Why the Hell is Everyone so Nice Here?
Great, I’ve died and gone to hell. But waking up in the demon world isn’t all that bad. Instead of the charring flames and unspeakable torture that I was expecting, things are astonishingly picturesque and everyone is quite friendly. Lucifer, who I call affectionately call Lucy, might have coerced me into a contract after restoring my physical body, but at least I didn’t have to sell my soul. Instead, I just have to make a mounting weekly payment, which just seems like paying a variable-rate student loan.
I’ve learned that the best way to make money is by reconnoitering the local dungeon. Because everyone is so nice here, I haven’t even had to explore on my own. With two front-line fighters and a row of swapable backups, killing random monsters it going to help my pay off the debt. This place is so welcoming, I don’t even have to worry about resurrections or healing the party between battles. If at least one member survives, we’ll automatically get all of our HP back at the end of the fight.
No Shortage of Duties in the Demon World
As Jitsuko (the name I gave her, but you are free to select your own) just confirmed, life in Serment – Contract with a Devil can be blissful. When the title was first released on Steam, encounter rates were exasperatingly elevated and payouts were downright petty. As such, it was challenging to see everything that Serment has to offer. But now, those problems have been smoothed out, giving you more time to spend courting other characters, saving money for commissioned weapons, armor, or even buying stat upgrades.
Beyond the weekly payments, you’ll also have to focus on daily activities. While teleporting home from the dungeon is instantaneous, walking to places like the library, pub, or local shop will deduct time from each day. But on the upside, each venue adds ways to improve your party, permitting you to venture deeper, tackle tougher monsters, and earn enough coin to pay off that escalating debt.
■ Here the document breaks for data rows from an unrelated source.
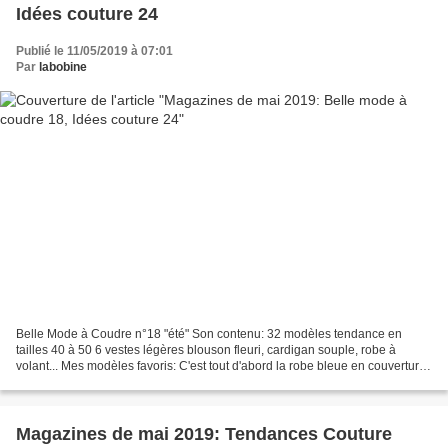
Idées couture 24
Publié le 11/05/2019 à 07:01
Par
labobine
Belle Mode à Coudre n°18 "été" Son contenu: 32 modèles tendance en
tailles 40 à 50 6 vestes légères blouson fleuri, cardigan souple, robe à
volant... Mes modèles favoris: C'est tout d'abord la robe bleue en couverture
qui a attiré mon attention. Ensuite...
Magazines de mai 2019: Tendances Couture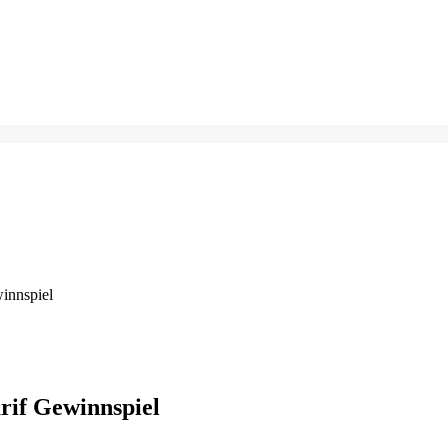
winnspiel
rif Gewinnspiel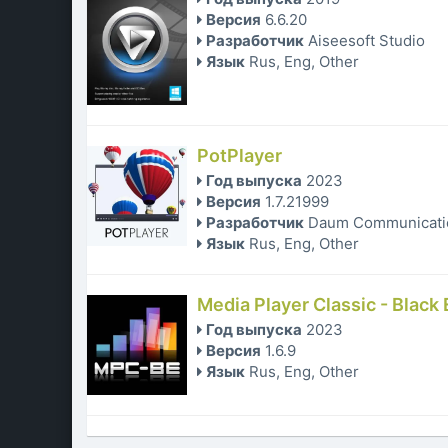
Версия
6.6.20
Разработчик
Aiseesoft Studio
Язык
Rus, Eng, Other
PotPlayer
Год выпуска
2023
Версия
1.7.21999
Разработчик
Daum Communicati
Язык
Rus, Eng, Other
Media Player Classic - Black 
Год выпуска
2023
Версия
1.6.9
Язык
Rus, Eng, Other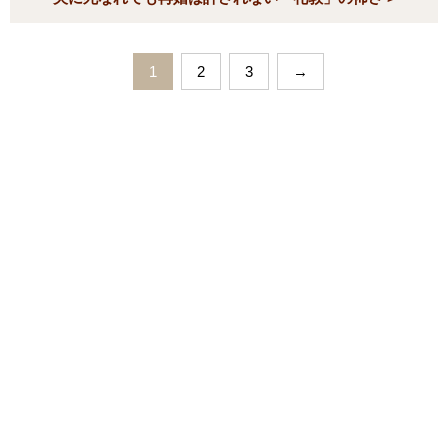
1
2
3
→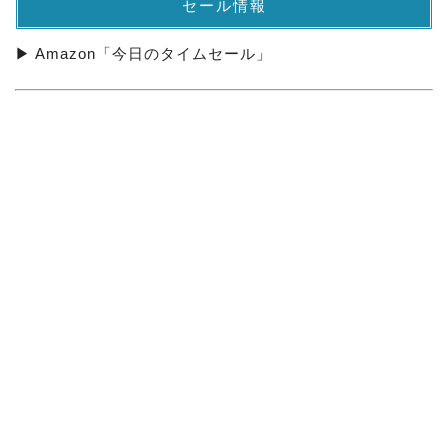
セール情報
▶ Amazon「今日のタイムセール」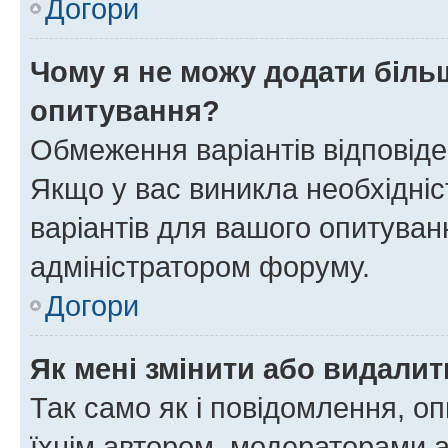
Догори
Чому я не можу додати більш
опитування?
Обмеження варіантів відповід
Якщо у вас виникла необхідніст
варіантів для вашого опитуванн
адміністратором форуму.
Догори
Як мені змінити або видали
Так само як і повідомлення, 
їхнім автором, модераторами 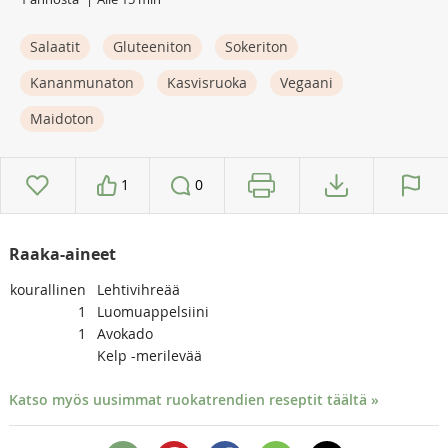
Salaatit
Gluteeniton
Sokeriton
Kananmunaton
Kasvisruoka
Vegaani
Maidoton
1
0
Raaka-aineet
kourallinen
Lehtivihreää
1
Luomuappelsiini
1
Avokado
Kelp -merilevää
Katso myös uusimmat ruokatrendien reseptit täältä »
Intelligence is an Essential Statistic
Navigating through each dungeon level is enjoyable thanks to the ample number of brainteasers of each floor. Here, you’ll find novelty with skulking through each level of the labyrinth. Arrows force your team to move in a particular direction, but spinners rotate the direction of the pointer. Naturally, locked doors need a key, and one can be found on each floor. But in order to open subsequent entrances on each level, you’ll need to find spots that refresh your key supply.
Navigation through the dungeon recalls the unsophisticated three-dimensional visuals of classic dungeon crawlers like Wizardry or Eye of the Beholder. If you’re not accustomed to the basic representation, the simple animation and limited sensation of depth can be off-putting. But there’s on-screen automapping to help you adjust to the deliberately old-school graphical style.
One the upside, these dungeons aren’t the typical dismal locals found in most titles. Although the walls are a bit drab, the game’s hand-drawn character and charming creatures help to enrich the proceedings. Occasionally, battles can take a bit too long and the final showdown exhibits a difficulty spike only conquered through protracted grinding. But that said, Contract with a Devil’s options for attacks, skills, MP-restoring focus, and escapes offer enough flexibility to keep things interesting across the title’s twelve-hour playtime. Playing with the mouse and keyboard, requires a lot of clicking, and you’ll probably wish play was a bit more automated during extended sessions.
Variety is also rooted in the game’s selection of four characters. Pleasingly, interactions when playing as the Ninja, Warrior, Mage, or Freelancer play out differently, each extending a possible romantic arc to you to pursue. But woefully, the ratio of dungeoneering to dating is rather low, so if you’re approaching Serment in hopes of socialization, you’ll need to lower your expectations.
The Devil’s in the Details
Although the game’s initial hour is frontloaded with explanation, later conversations reveal charm, weather through a conversation with a cute bunny-girl or witnessing a shop-owner express their aggravation at miserly customers. Additionally, in-dungeon assignments contribute additional exchanges, as well as the gratification of doing good deeds (which are often handsomely rewarded).
Although Serment’s first hour might make the title seems like a visual novel, the bulk of your time will be spent in dungeons, raising enough money to keep a penny-pinching devil content. Although it’s not the best dungeon-crawling experience around, a cast of cheery characters and the ability to run on underpowered ultrabooks makes Contract with a Devil a fair deal.